* Exercise details *
In the listing below, find the line that contains "उसके बाद आपके" and the line that contains "kare 2024 /". Quote both and every line between them, exactly, and nothing more.
Data provided: Begin
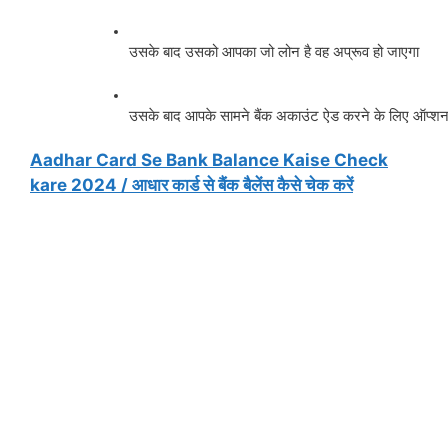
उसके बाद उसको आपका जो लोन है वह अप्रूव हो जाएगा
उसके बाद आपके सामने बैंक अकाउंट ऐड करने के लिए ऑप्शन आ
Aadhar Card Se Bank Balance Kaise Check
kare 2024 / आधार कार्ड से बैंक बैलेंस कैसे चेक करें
Data provided: End
Data provided: Begin
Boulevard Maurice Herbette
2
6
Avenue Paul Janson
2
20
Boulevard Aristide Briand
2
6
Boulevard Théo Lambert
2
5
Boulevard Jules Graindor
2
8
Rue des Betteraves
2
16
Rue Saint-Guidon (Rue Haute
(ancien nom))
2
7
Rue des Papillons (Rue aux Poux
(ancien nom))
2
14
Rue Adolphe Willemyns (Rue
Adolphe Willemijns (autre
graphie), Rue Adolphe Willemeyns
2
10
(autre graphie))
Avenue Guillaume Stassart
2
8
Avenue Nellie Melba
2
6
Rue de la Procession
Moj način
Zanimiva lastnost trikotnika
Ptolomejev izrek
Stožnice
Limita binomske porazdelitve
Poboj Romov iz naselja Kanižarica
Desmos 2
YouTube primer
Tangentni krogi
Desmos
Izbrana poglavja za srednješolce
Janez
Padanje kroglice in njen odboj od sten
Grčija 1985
Data provided: End
Data provided: Begin
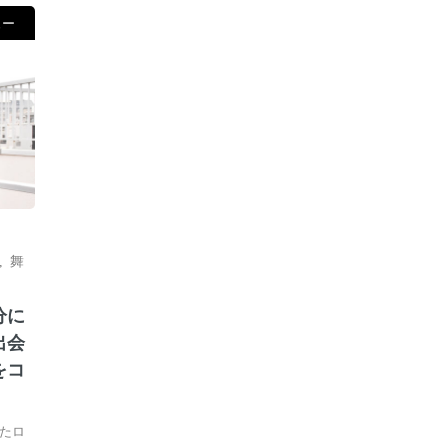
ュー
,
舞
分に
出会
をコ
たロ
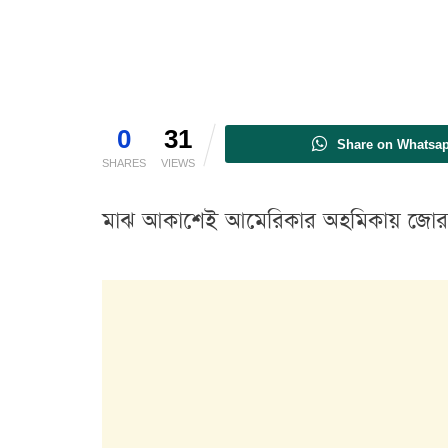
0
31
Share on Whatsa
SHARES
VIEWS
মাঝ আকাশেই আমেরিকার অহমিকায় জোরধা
Data provided: End
* Task result *
उसके बाद आपके सामने बैंक अकाउंट ऐड करने के लिए ऑप्शन आ
Aadhar Card Se Bank Balance Kaise Check
kare 2024 / आधार कार्ड से बैंक बैलेंस कैसे चेक करें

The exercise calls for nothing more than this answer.